In May 2010, Mexican Minister of Foreign Affairs, Patricia Espinosa, visited Ethiopia with the purpose of promoting issues related to the Sixteenth UN Conference for Climate Change (COP16) as well as issues of bilateral and regional interest. In July 2010, Ethiopian Prime Minister Meles Zenawi arrived to Cancún to attend the United Nations Climate Change Conference. In June 2012, Prime Minister Zenawi again visited Mexico to participate in the G-20 summit in Los Cabos.
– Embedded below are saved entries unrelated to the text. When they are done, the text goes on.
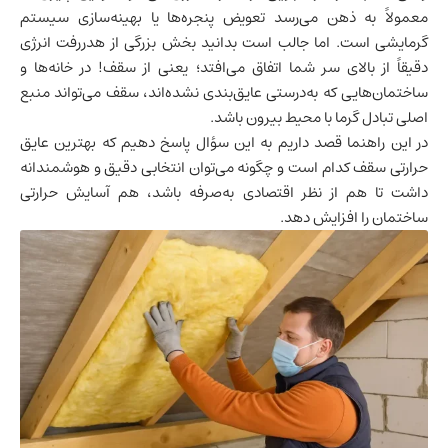
معمولاً به ذهن می‌رسد تعویض پنجره‌ها یا بهینه‌سازی سیستم
گرمایشی است. اما جالب است بدانید بخش بزرگی از هدررفت انرژی
دقیقاً از بالای سر شما اتفاق می‌افتد؛ یعنی از سقف! در خانه‌ها و
ساختمان‌هایی که به‌درستی عایق‌بندی نشده‌اند، سقف می‌تواند منبع
اصلی تبادل گرما با محیط بیرون باشد.
در این راهنما قصد داریم به این سؤال پاسخ دهیم که بهترین
عایق
حرارتی سقف
کدام است و چگونه می‌توان انتخابی دقیق و هوشمندانه
داشت تا هم از نظر اقتصادی به‌صرفه باشد، هم آسایش حرارتی
ساختمان را افزایش دهد.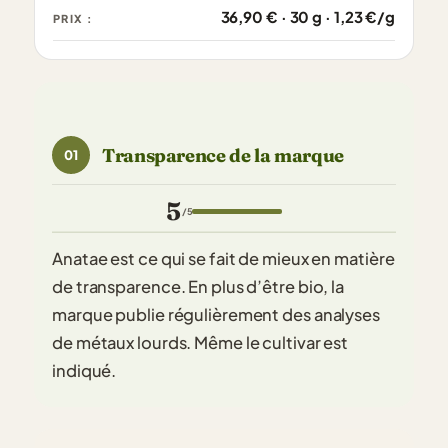
36,90 € · 30 g · 1,23 €/g
PRIX :
Transparence de la marque
01
5
/5
Anatae est ce qui se fait de mieux en matière
de transparence. En plus d’être bio, la
marque publie régulièrement des analyses
de métaux lourds. Même le cultivar est
indiqué.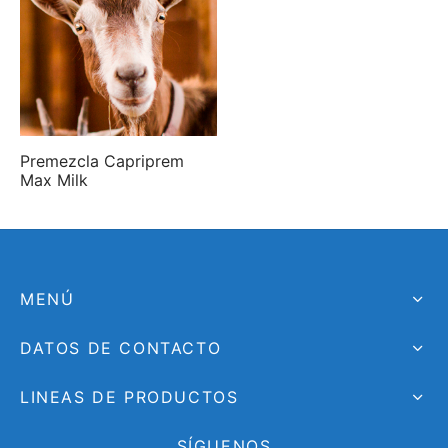
Premezcla Capriprem
Max Milk
MENÚ
DATOS DE CONTACTO
LINEAS DE PRODUCTOS
SÍGUENOS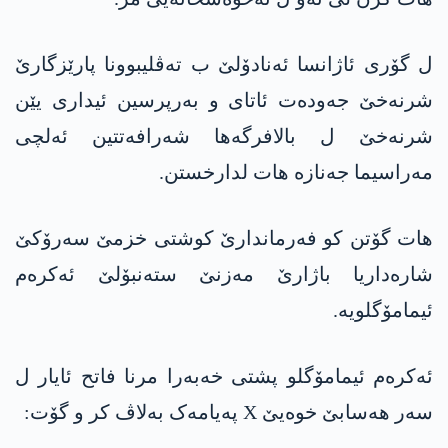
ل گۆری ئاژانسا ئه‌نادۆلێ ب تەڤلیبوونا پارێزگارێ
شرنەخێ جەودەت ئاتای و بەرپرسین ئیداری یێن
شرنەخێ ل بالافرگەها شەرافەتتین ئەلچی
مەراسیما جەنازە هات لدارخستن.
هات گۆتن کو فەرماندارێ کوشتی خزمێ سەرۆکێ
شارەداریا باژارێ مەزنێ ستەنبۆلێ ئەکرەم
ئیمامۆگلویە.
ئەکرەم ئیمامۆگلو پشتی خەبەرا مرنا فاتح ئایار ل
سەر هەسابێ خوەیێ X پەیامەک بەلاڤ کر و گۆت: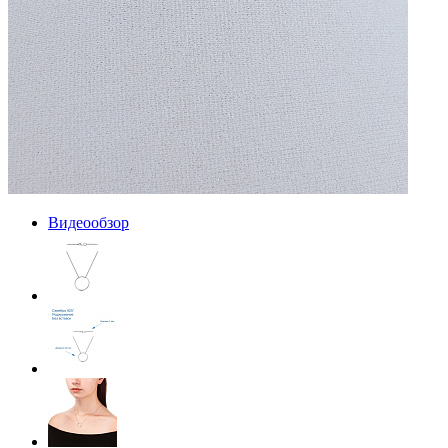
Видеообзор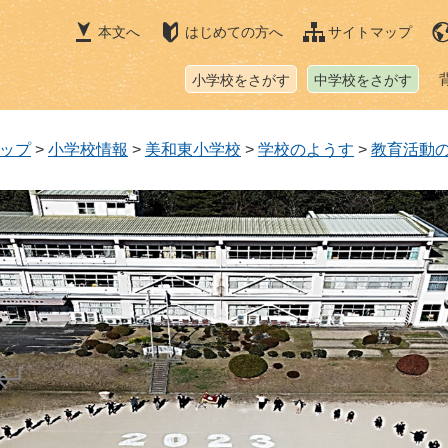
本文へ
はじめての方へ
サイトマップ
小学校をさがす
中学校をさがす
ップ
>
小学校情報
>
美和東小学校
>
学校のようす
>
教育活動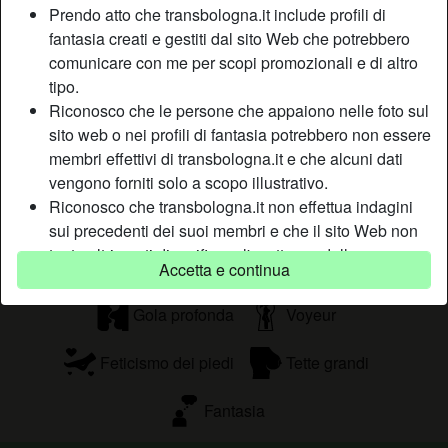
quel momento sarò tua finchè non scenderò, e ti garantisco
Prendo atto che transbologna.it include profili di
che sono talmente brava che tu non vorrai mai farmi
fantasia creati e gestiti dal sito Web che potrebbero
scendere, ne sono praticamente sicura.
comunicare con me per scopi promozionali e di altro
Sta cercando
tipo.
Riconosco che le persone che appaiono nelle foto sul
Uomo, Etero
sito web o nei profili di fantasia potrebbero non essere
membri effettivi di transbologna.it e che alcuni dati
Tags
vengono forniti solo a scopo illustrativo.
Riconosco che transbologna.it non effettua indagini
Pompini
Roleplay
Sega
sui precedenti dei suoi membri e che il sito Web non
tenta altrimenti di verificare l'esattezza delle
All'aperto
Senza preservativo
Accetta e continua
dichiarazioni rese dai suoi membri.
Gola profonda
Voyeur
Feticismo dei piedi
Tette grandi
Fantasia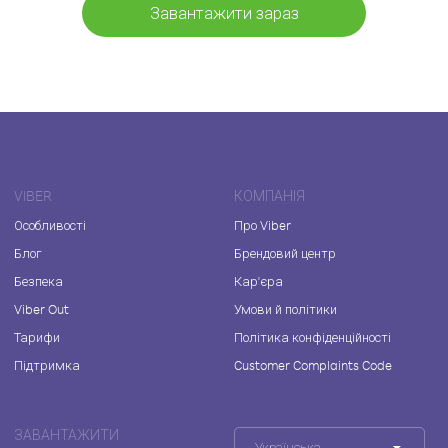
Завантажити зараз
VIBER
КОМПАНІЯ
Особливості
Про Viber
Блог
Брендовий центр
Безпека
Кар'єра
Viber Out
Умови й політики
Тарифи
Політика конфіденційності
Підтримка
Customer Complaints Code
ЗАВАНТАЖИТИ
Українська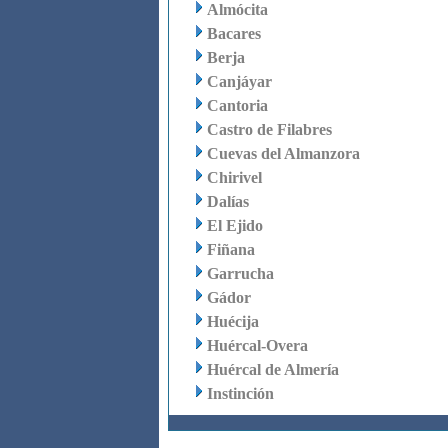
Almócita
Bacares
Berja
Canjáyar
Cantoria
Castro de Filabres
Cuevas del Almanzora
Chirivel
Dalías
El Ejido
Fiñana
Garrucha
Gádor
Huécija
Huércal-Overa
Huércal de Almería
Instinción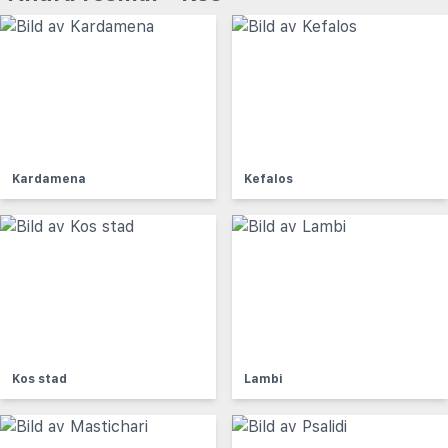
Kardamena
Kefalos
Kos stad
Lambi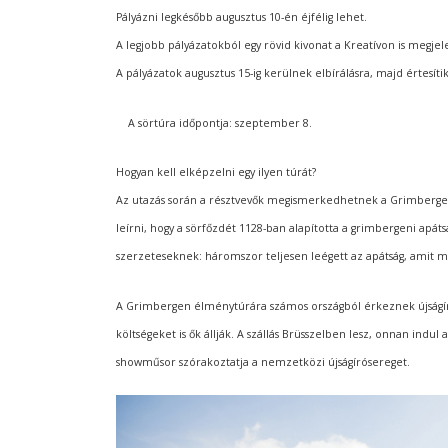
Pályázni legkésőbb augusztus 10-én éjfélig lehet.
A legjobb pályázatokból egy rövid kivonat a Kreatívon is megjel
A pályázatok augusztus 15-ig kerülnek elbírálásra, majd értesítik 
A sörtúra időpontja: szeptember 8.
Hogyan kell elképzelni egy ilyen túrát?
Az utazás során a résztvevők megismerkedhetnek a Grimberger t
leírni, hogy a sörfőzdét 1128-ban alapította a grimbergeni apát
szerzeteseknek: háromszor teljesen leégett az apátság, amit
A Grimbergen élménytúrára számos országból érkeznek újságír
költségeket is ők állják. A szállás Brüsszelben lesz, onnan indu
showműsor szórakoztatja a nemzetközi újságírósereget.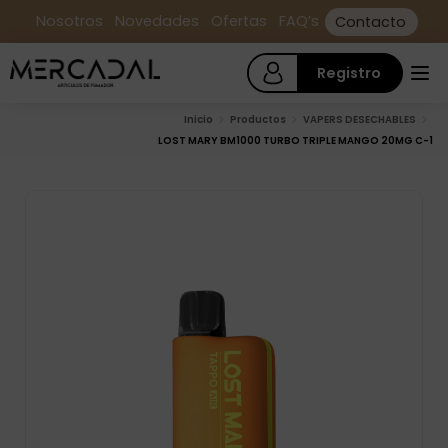
Nosotros
Novedades
Ofertas
FAQ’s
Contacto
Registro
Inicio
Productos
VAPERS DESECHABLES
LOST MARY BM1000 TURBO TRIPLE MANGO 20MG C-1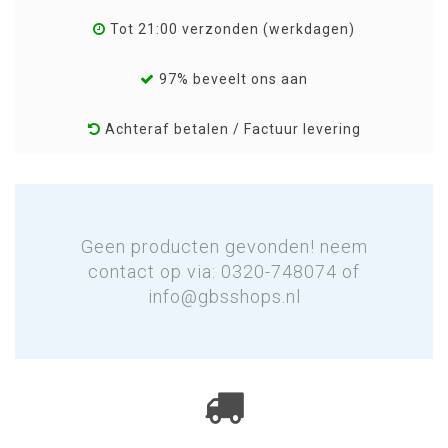
Tot 21:00 verzonden (werkdagen)
97% beveelt ons aan
Achteraf betalen / Factuur levering
Geen producten gevonden! neem
contact op via: 0320-748074 of
info@gbsshops.nl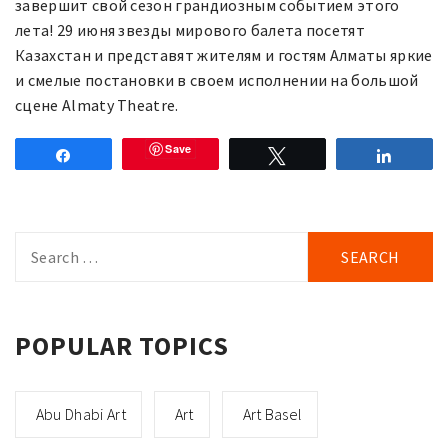
завершит свой сезон грандиозным событием этого
лета! 29 июня звезды мирового балета посетят
Казахстан и представят жителям и гостям Алматы яркие
и смелые постановки в своем исполнении на большой
сцене Almaty Theatre.
Save
Share
Tweet
Share
Search
for:
POPULAR TOPICS
Abu Dhabi Art
Art
Art Basel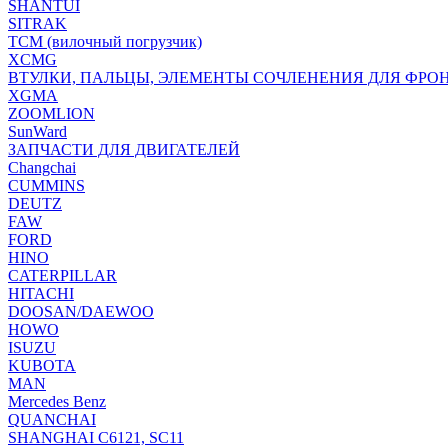
SHANTUI
SITRAK
TCM (вилочный погрузчик)
XCMG
ВТУЛКИ, ПАЛЬЦЫ, ЭЛЕМЕНТЫ СОЧЛЕНЕНИЯ ДЛЯ ФРО
XGMA
ZOOMLION
SunWard
ЗАПЧАСТИ ДЛЯ ДВИГАТЕЛЕЙ
Changchai
CUMMINS
DEUTZ
FAW
FORD
HINO
CATERPILLAR
HITACHI
DOOSAN/DAEWOO
HOWO
ISUZU
KUBOTA
MAN
Mercedes Benz
QUANCHAI
SHANGHAI C6121, SC11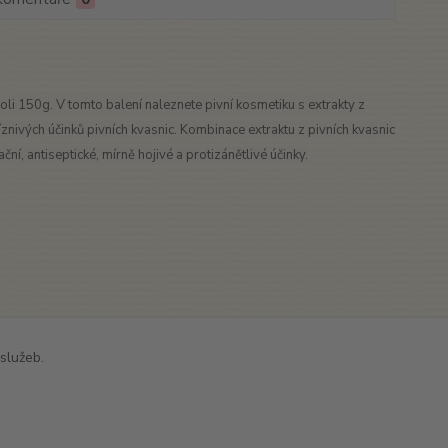
 150g. V tomto balení naleznete pivní kosmetiku s extrakty z
znivých účinků pivních kvasnic. Kombinace extraktu z pivních kvasnic
, antiseptické, mírně hojivé a protizánětlivé účinky.
služeb.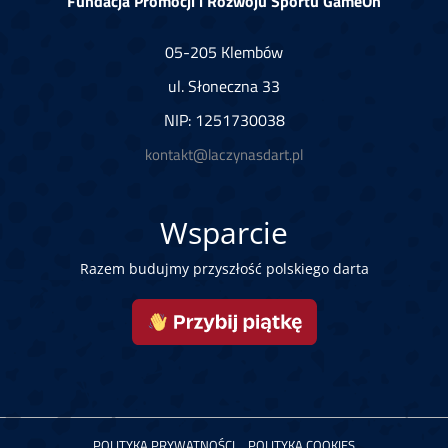
Fundacja Promocji i Rozwoju Sportu GameOn
05-205 Klembów
ul. Słoneczna 33
NIP: 1251730038
kontakt@laczynasdart.pl
Wsparcie
Razem budujmy przyszłość polskiego darta
POLITYKA PRYWATNOŚCI
POLITYKA COOKIES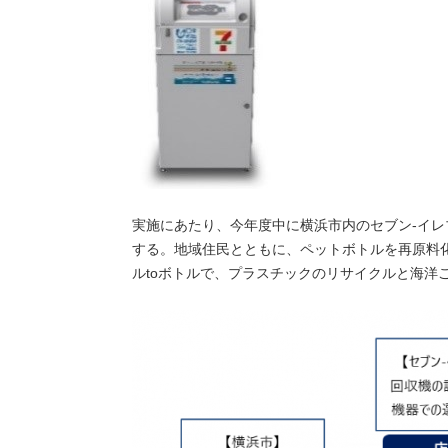
実施にあたり、今年度中に横浜市内のセブン‐イレ
する。地域住民とともに、ペットボトルを再原料
ルtoボトルで、プラスチックのリサイクルと海洋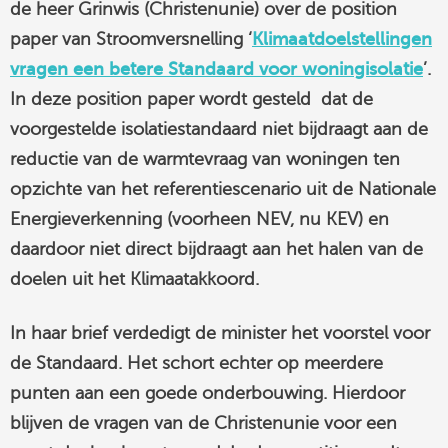
de heer Grinwis (Christenunie) over de position
linkedin
paper van Stroomversnelling ‘
Klimaatdoelstellingen
vragen een betere Standaard voor woningisolatie
’.
In deze position paper wordt gesteld
dat de
voorgestelde isolatiestandaard niet bijdraagt aan de
reductie van de warmtevraag van woningen ten
opzichte van het referentiescenario uit de Nationale
Energieverkenning (voorheen NEV, nu KEV) en
daardoor niet direct bijdraagt aan het halen van de
doelen uit het Klimaatakkoord.
In haar brief verdedigt de minister het voorstel voor
de Standaard. Het schort echter op meerdere
punten aan een goede onderbouwing. Hierdoor
blijven de vragen van de Christenunie voor een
In 2017, Ethiopian Airlines launched cargo services between both nations.

In 2019, both nations celebrated 70 years of diplomatic relations.

High-level visits

High-level visits from Ethiopia to Mexico
 Emperor Haile Selassie (1954)
 Foreign Minister Tekeda Alemu (2008)
 Prime Minister Meles Zenawi (2010, 2012)
 Foreign Minister Hailemariam Desalegn (2012)

High-level visits from Mexico to Ethiopia
 Foreign Minister Patricia Espinosa (2010)
 Director General for Africa and Middle East Sara Valdés (2012)
 Director General for Africa and the Middle East Jorge Álvarez Fuentes (2018)
 Foreign Undersecretary Julián Ventura (2019)

Bilateral agreements
Ethiopia and Mexico have signed the following bilateral agreements: Agreement to Establish Consultations on Mutual Interests (2006) and an Agreement on the Elimination of Visa Requirements for Diplomatic Passport Holders (2006).

Trade relations 
In 2018, two-way trade between Ethiopia and Mexico amounted to US$8.6 million. Ethiopia's main exports to Mexico include: sesame seeds and industrial equipment to make shoes. Mexico's main exports to Ethiopia include: landing gears, knives and electronic equipment. Between 1999 - 2011 Ethiopian direct investments in Mexico amounted to US$2.5 million. Ethiopia is Mexico's 141st biggest trading partner globally.

Resident diplomatic missions
 Ethiopia is accredited to Mexico from its embassy in Havana, Cuba and maintains an honorary consulate in Mexico City.
 Mexico has an embassy in Addis Ababa.